Lupin Slumps After U.S. Drug Regulator Issues Warning Letter To Two Plants
Shares of Lupin Ltd. dropped the most in more than six-and-a-half years after the drugmaker said the U.S. regulator issued a combined warning letter for its Goa and Indore-Unit II plants, a move that may delay future drug approvals.
A warning letter is issued by the U.S. Food and Drug Administration if it finds a manufacturer or any other organisation has violated a regulated activity.
Lupin earlier received three Form-483 observations for Goa plant on April 7 and six for its Indore unit on May 18 after inspections. The company said it had responded to all observations and was “deeply disappointed at the FDA outcome”.
Shares of Lupin dropped as much as 17.9 percent to their lowest since November 26, 2013 after it informed the exchanges. While the company does not expect disruption of existing product supplies, it said a delay is likely in new product approvals from the two facilities.
Both the plants together contribute more than half of the drugmaker's U.S. sales and approximately 20 percent of its total sales, Surajit Pal, pharma analyst, Prabhudas Lilladher, said.
Don’t see an immediate impact on earnings as existing products can be sold.
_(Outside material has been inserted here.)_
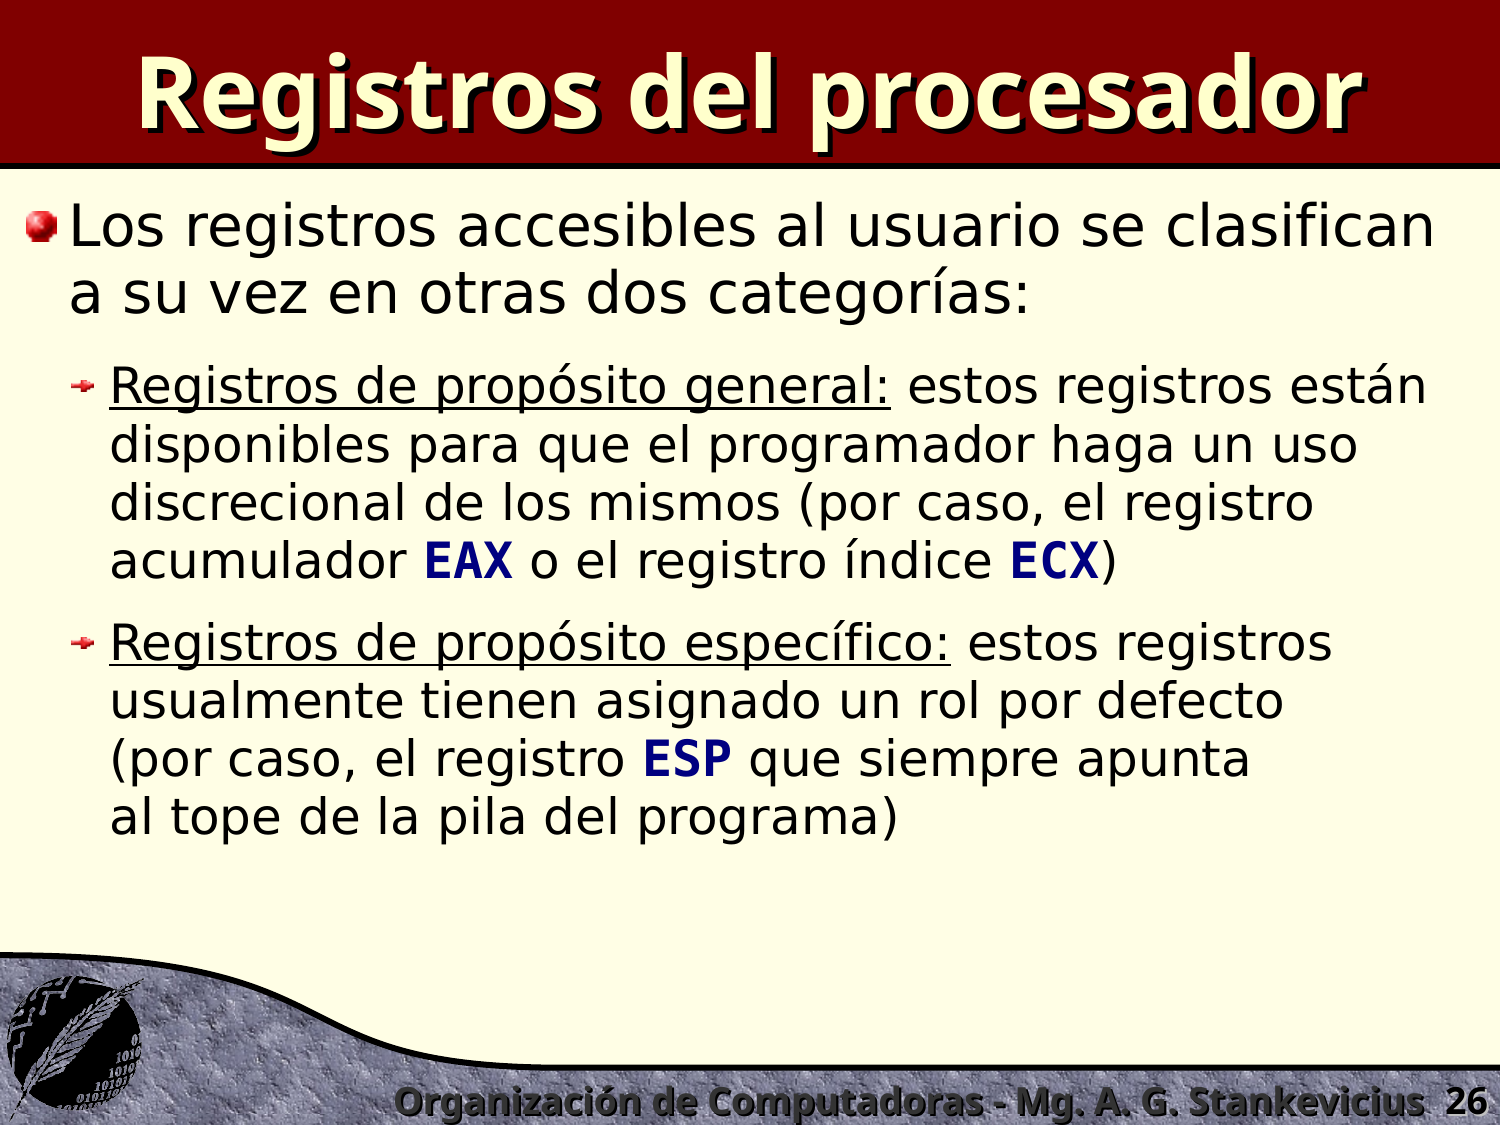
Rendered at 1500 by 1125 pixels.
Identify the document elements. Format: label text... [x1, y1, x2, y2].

Issue will be with pipeline that will now get affected.Surajit Pal, Pharma Analyst, Prabhudas Lilladher
Amey Chalke, a pharma Analyst at HDFC Securities, expects a significant cut in earnings estimate for Lupin. “The warning letter will mean future approvals will be halted. It will be difficult for Lupin to offset the slowdown in Glumetza and Fortamet with this move,” he told BloombergQuint over the phone.